How have all the factors above been brought together to estimate a fair value?
  • The analysts have a consensus price target of €76.0 for Aurubis based on their expectations of its future earnings growth, profit margins and other risk factors. However, there is a degree of disagreement amongst analysts, with the most bullish reporting a price target of €90.0, and the most bearish reporting a price target of just €59.0.
  • In order for you to agree with the analyst's consensus, you'd need to believe that by 2028, revenues will be €20.7 billion, earnings will come to €255.5 million, and it would be trading on a PE ratio of 15.2x, assuming you use a discount rate of 5.9%.
  • Given the current share price of €76.55, the analyst price target of €76.0 is 0.7% lower. The relatively low difference between the current share price and the analyst consensus price target indicates that they believe on average, the company is fairly priced.
  • We always encourage you to reach your own conclusions though. So sense check these analyst numbers against your own assumptions and expectations based on your understanding of the business and what you believe is probable.

How well do narratives help inform your perspective?

Disclaimer

AnalystConsensusTarget is a tool utilizing a Large Language Model (LLM) that ingests data on consensus price targets, forecasted revenue and earnings figures, as well as the transcripts of earnings calls to produce qualitative analysis.
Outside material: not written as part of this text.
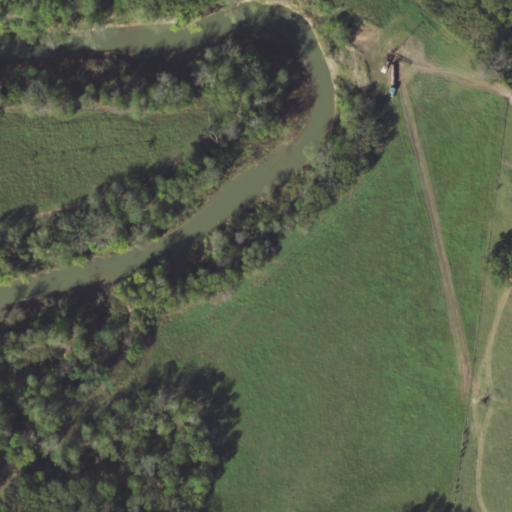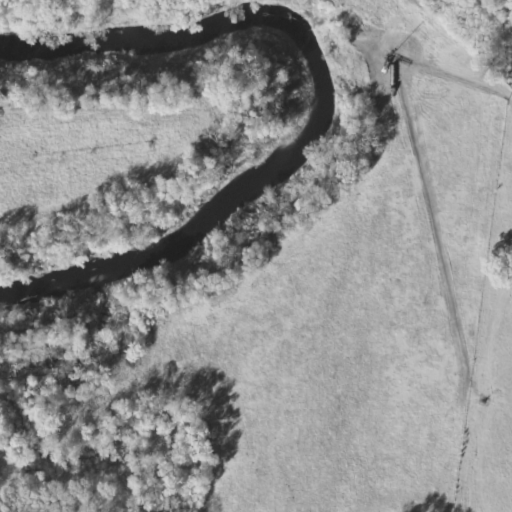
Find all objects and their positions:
river: (312, 117)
The narratives produced by AnalystConsensusTarget are general in nature and are based solely on analyst data and publicly-available material published by the respective companies. These scenarios are not indicative of the company's future performance and are exploratory in nature. Simply Wall St has no position in the company(s) mentioned. Simply Wall St may provide the securities issuer or related entities with website advertising services for a fee, on an arm's length basis. These relationships have no impact on the way we conduct our business, the content we host, or how our content is served to users. The price targets and estimates used are consensus data, and do not constitute a recommendation to buy or sell any stock, and they do not take account of your objectives, or your financial situation. Note that AnalystConsensusTarget's analysis may not factor in the latest price-sensitive company announcements or qualitative material.